This book explores the use of combining kernel sentences through transformation to create longer, more complex structures. A kernel is a basic sentence pattern. These structures are used over and over in language. The patterns of kernels don't change but the message expressed can be different. There are between four and ten basic kernel patterns, depending on whose book you are reading. These four, or even ten, basic patterns generate billions of sentences. (p.3) Strong uses the term transformation to identify the process or operation that combines the basic patterns into the longer sentences.
This process of taking the simple sentences and combining them to form a more mature sentence is helpful in expanding the writing of students. The combining can cause a student to explore the possibilities and analyze what they want to say. There are many possibilities when a student transforms kernels. They do need to address the basic question of whether it makes sense, and maybe some matters of spelling and punctuation; but there are no single right answers. The writer is left with many ways to express ideas.

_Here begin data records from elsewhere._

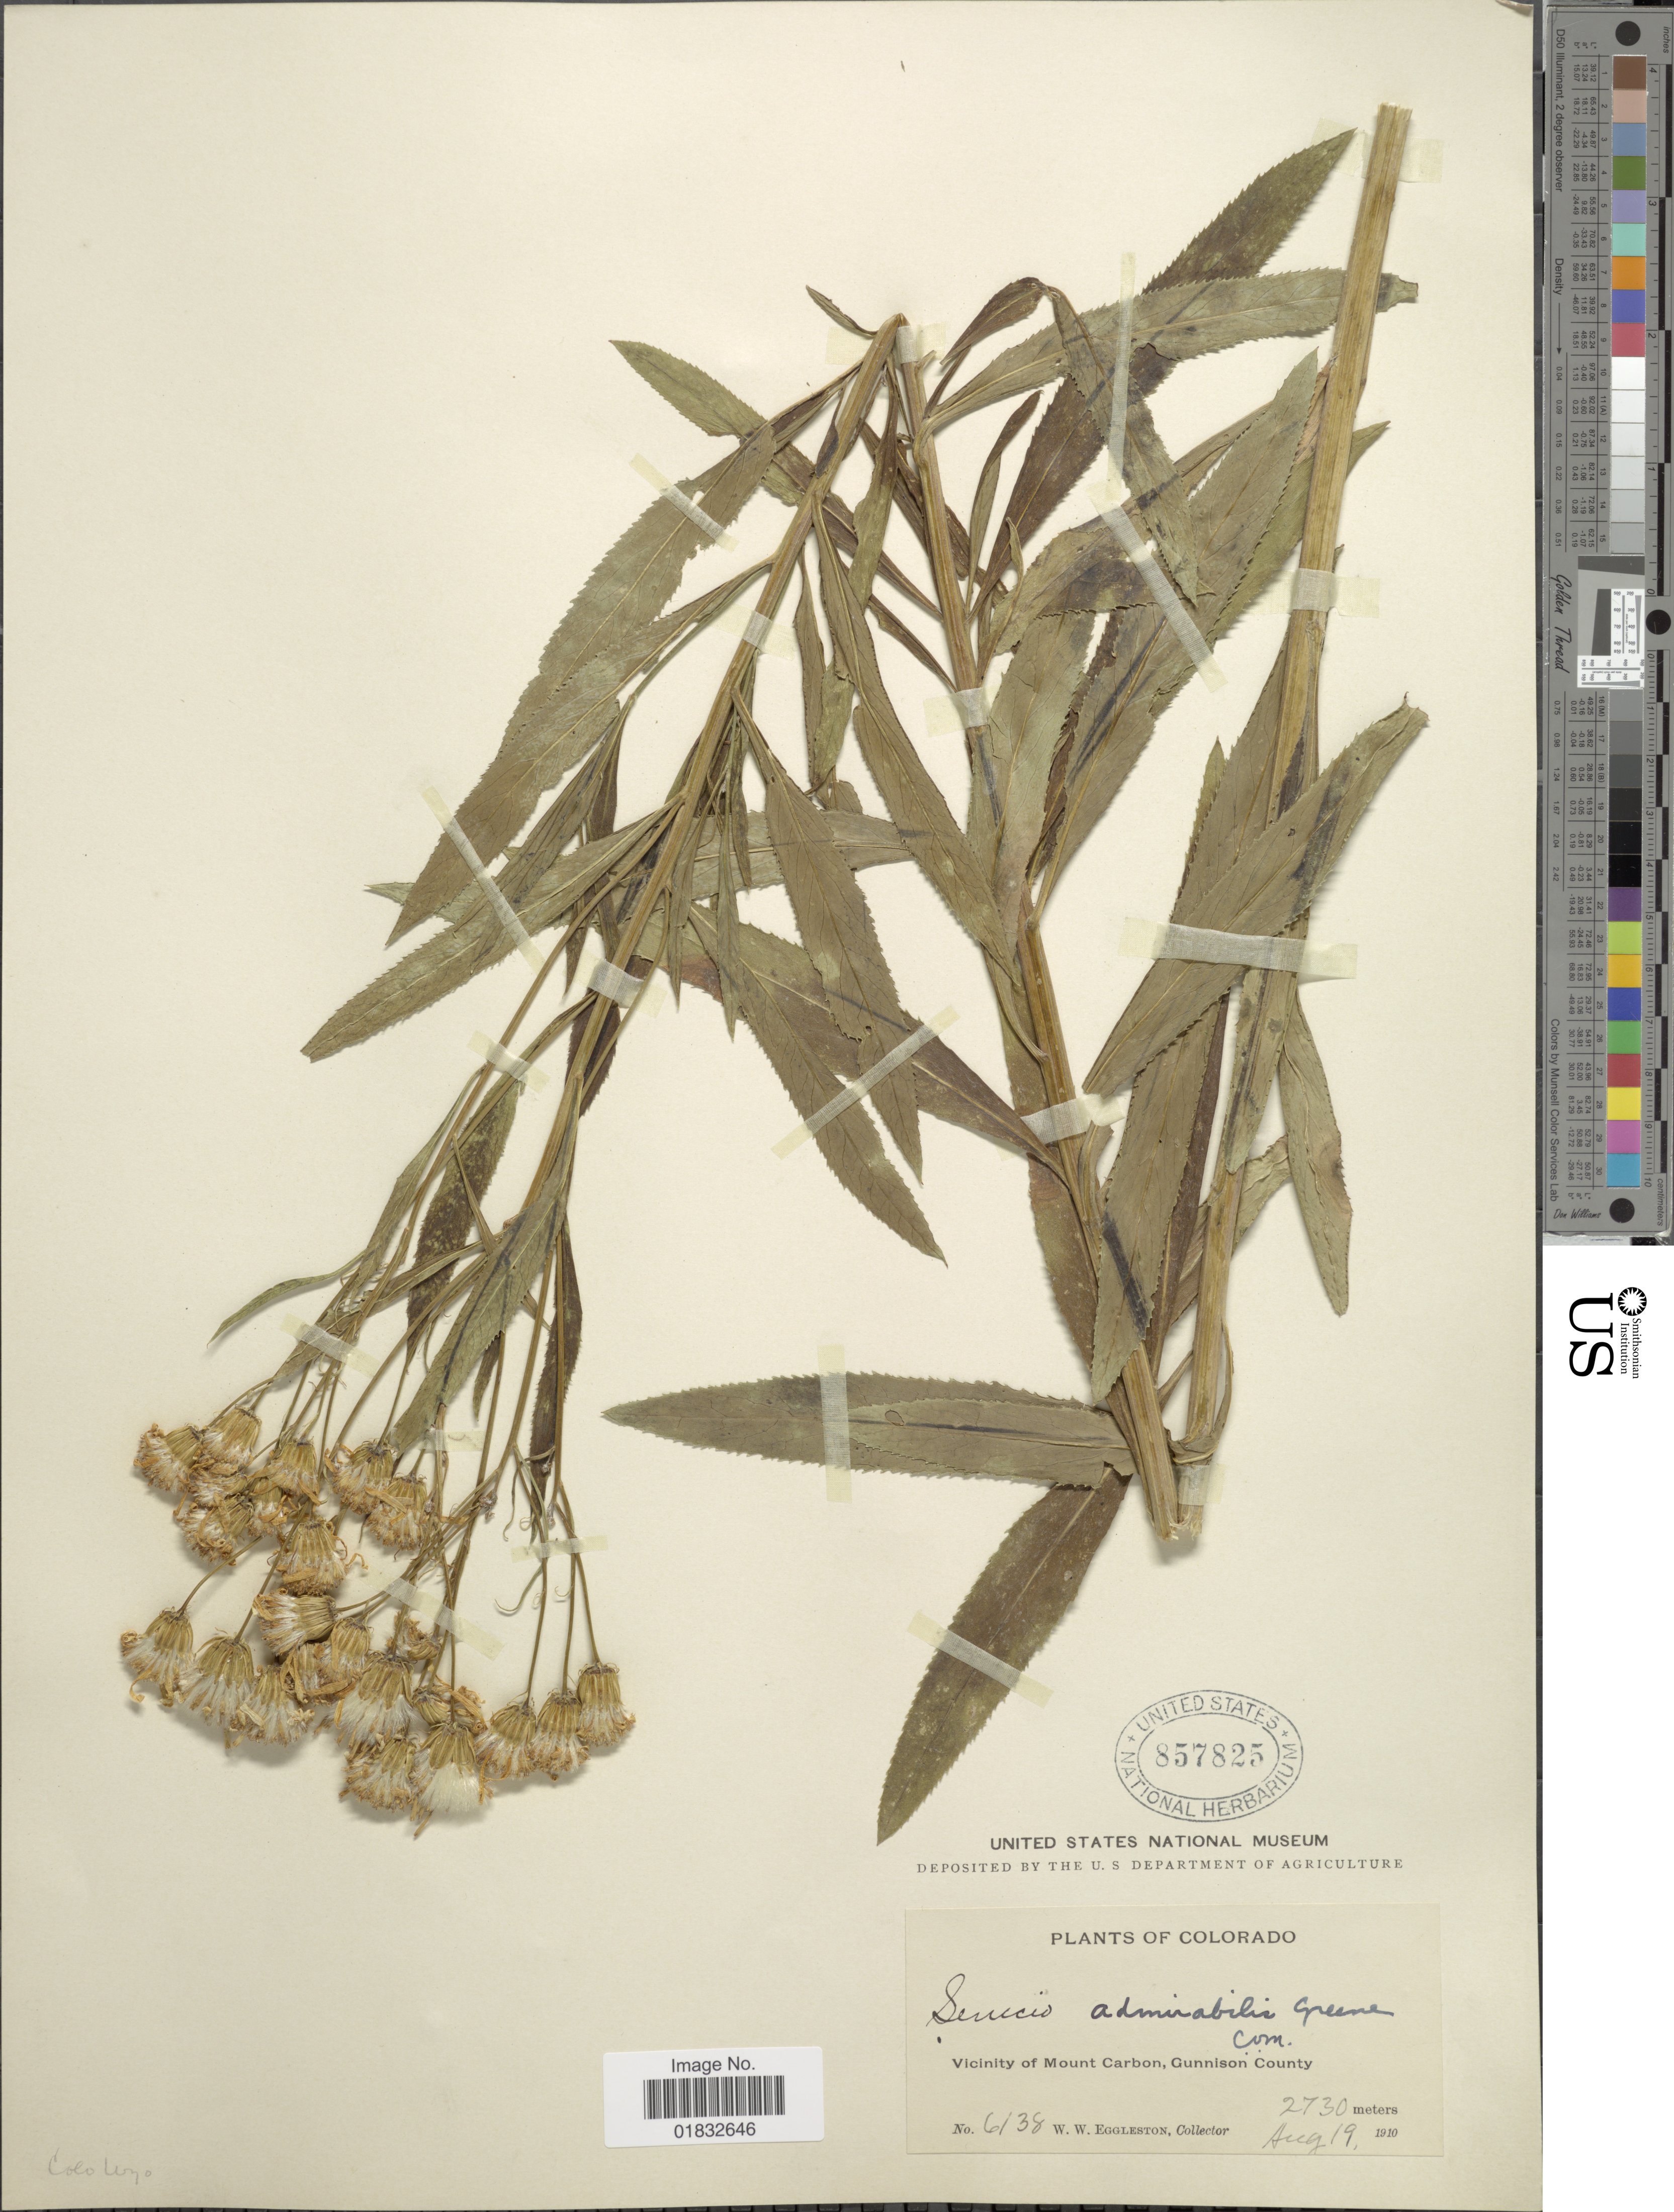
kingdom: Plantae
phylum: Tracheophyta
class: Magnoliopsida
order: Asterales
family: Asteraceae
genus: Senecio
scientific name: Senecio serra var. admirabilis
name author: (Greene) A. Nelson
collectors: W. W. Eggleston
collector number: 6138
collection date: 1910-08-19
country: United States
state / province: Colorado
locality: Vicinity of Mount Carbon, Gunnison County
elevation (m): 2730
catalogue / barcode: US 857825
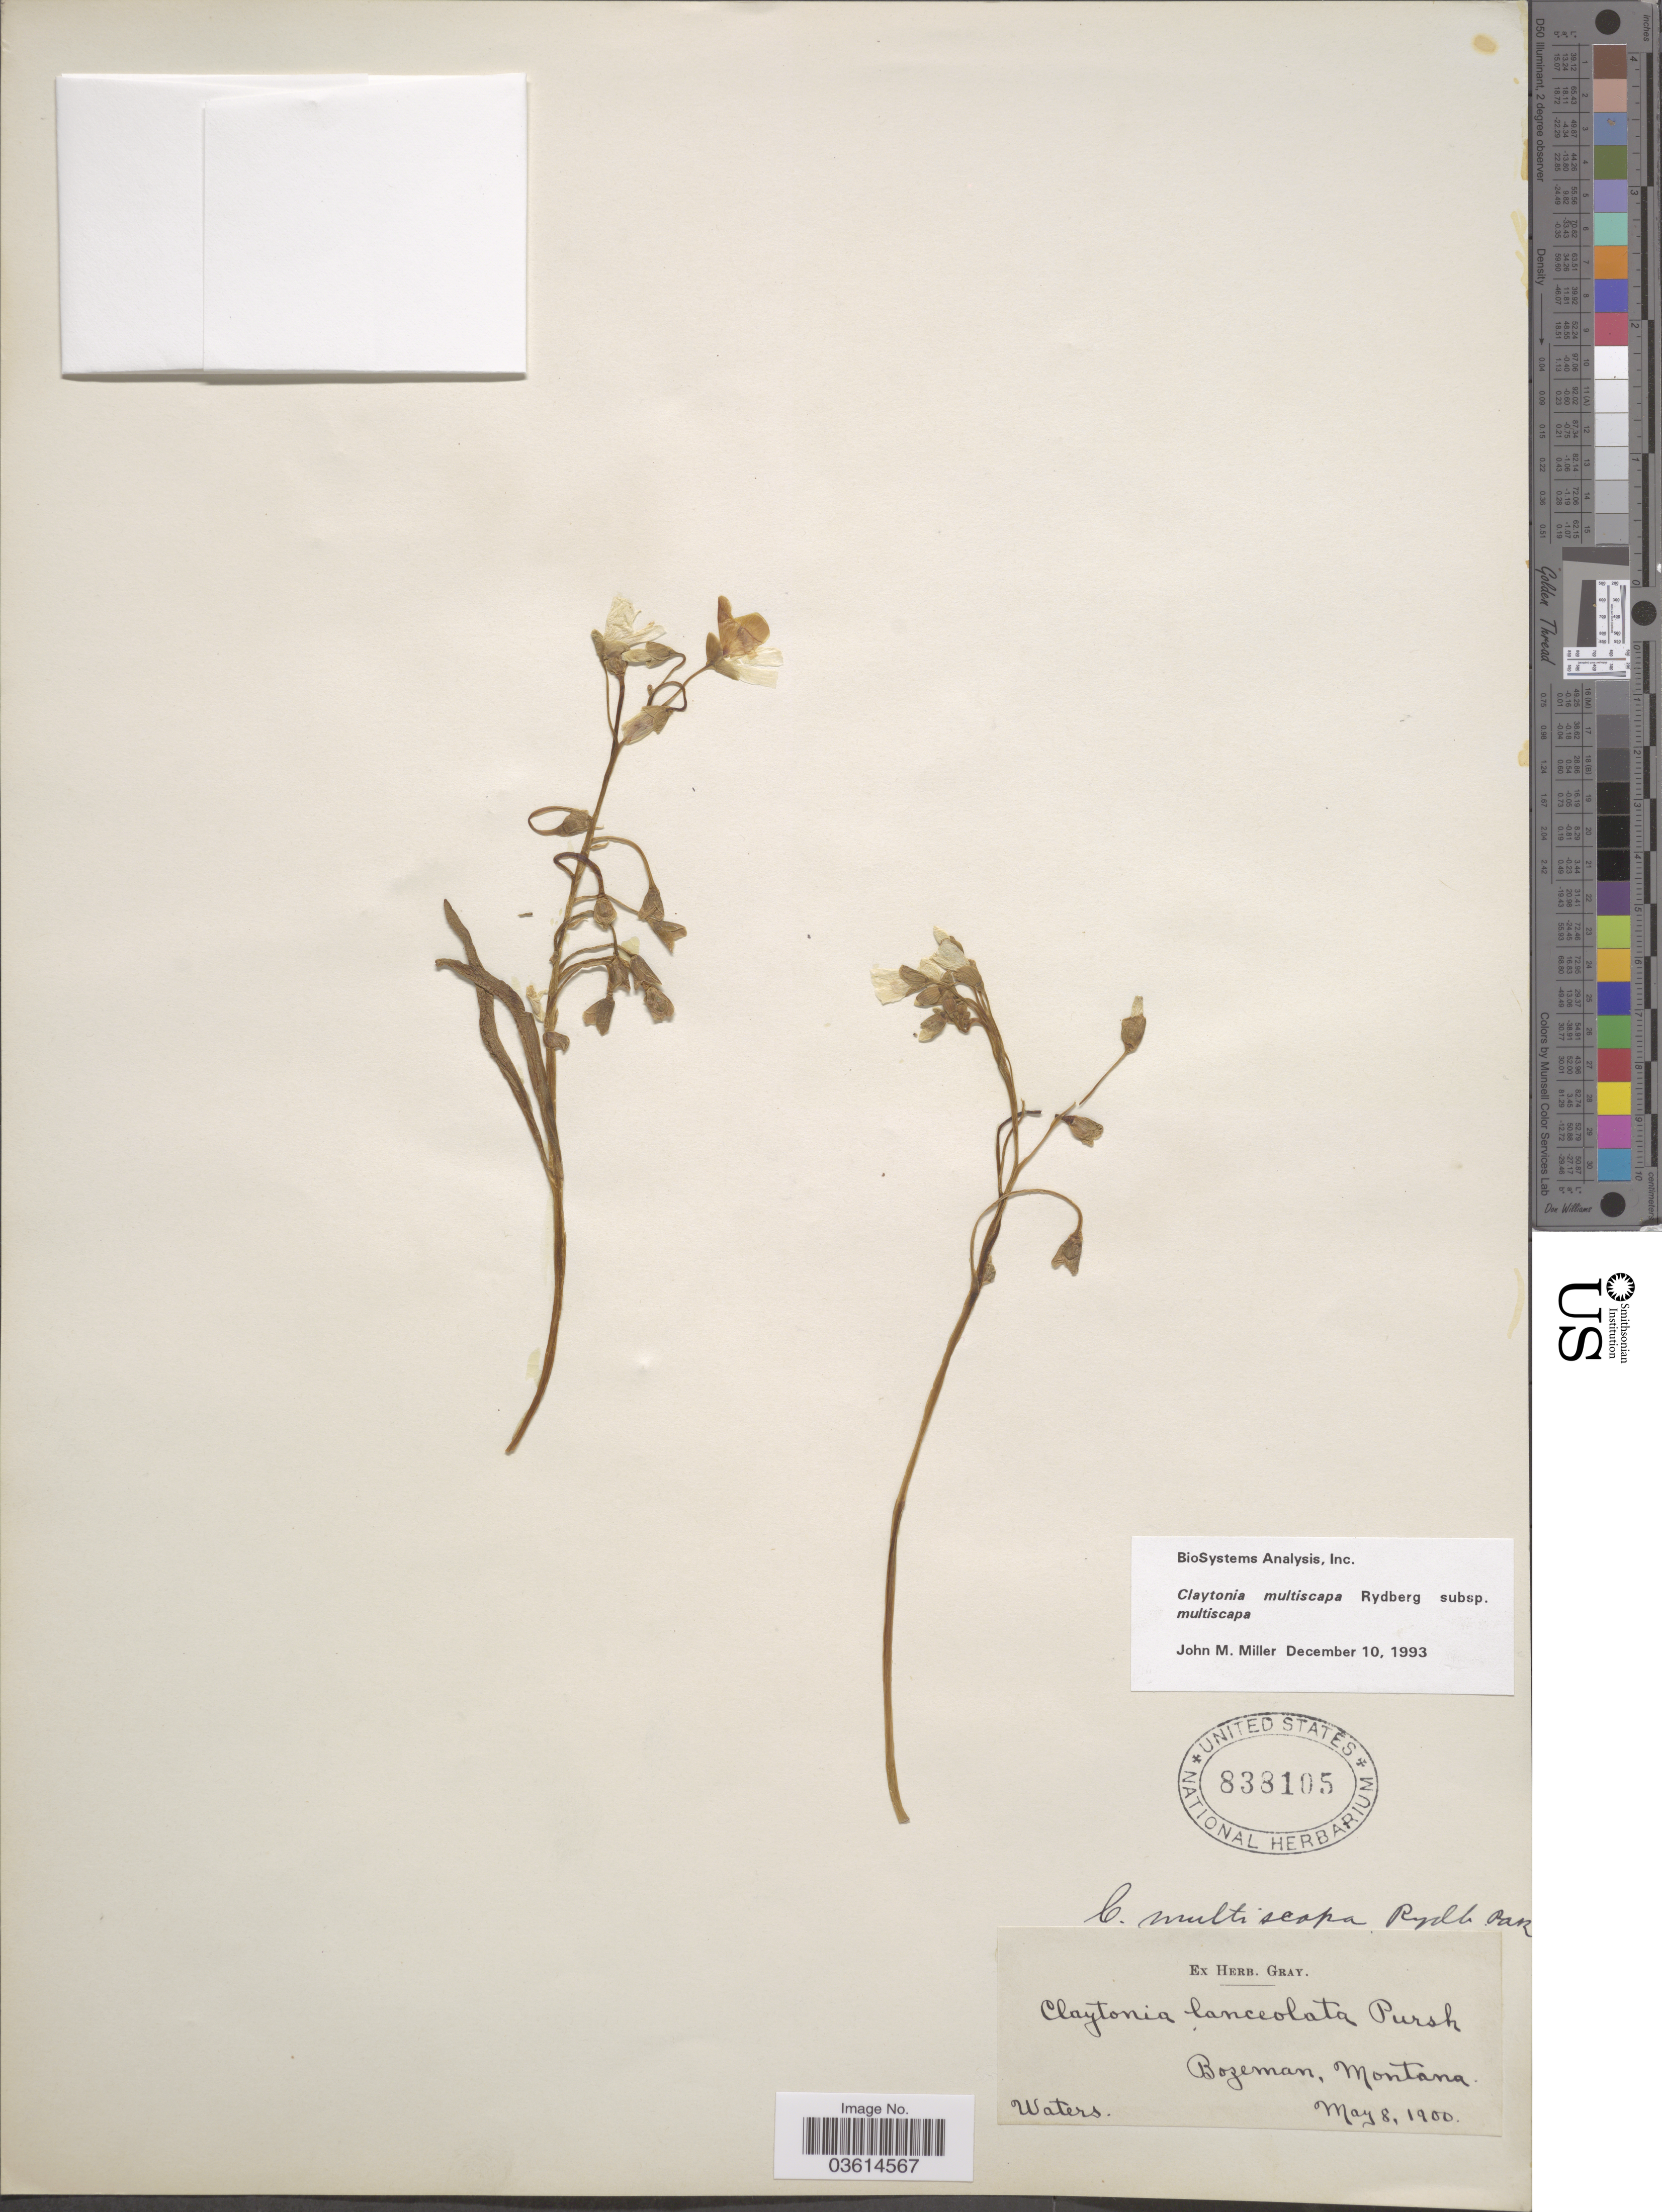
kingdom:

Hearing Bill Strong really set what I had read. He gave some fine examples of what he was writing. It was interesting to get the idea of how many variations there are possible in transformation. I now have many ideas for how to use this in the classroom. I think that I would like to get his book and the teacher's resource guide. Then I will probably introduce the idea early in the year with the idea that the class can work on it in their writing and begin to recognize the use in what they read. The book has many examples of kernels and ideas that will be good to incorporate into my curriculum.
Anyone who has heard Bill Strong might be interested in this book. It is a fairly small, simple resource any language teacher might want to add to their library.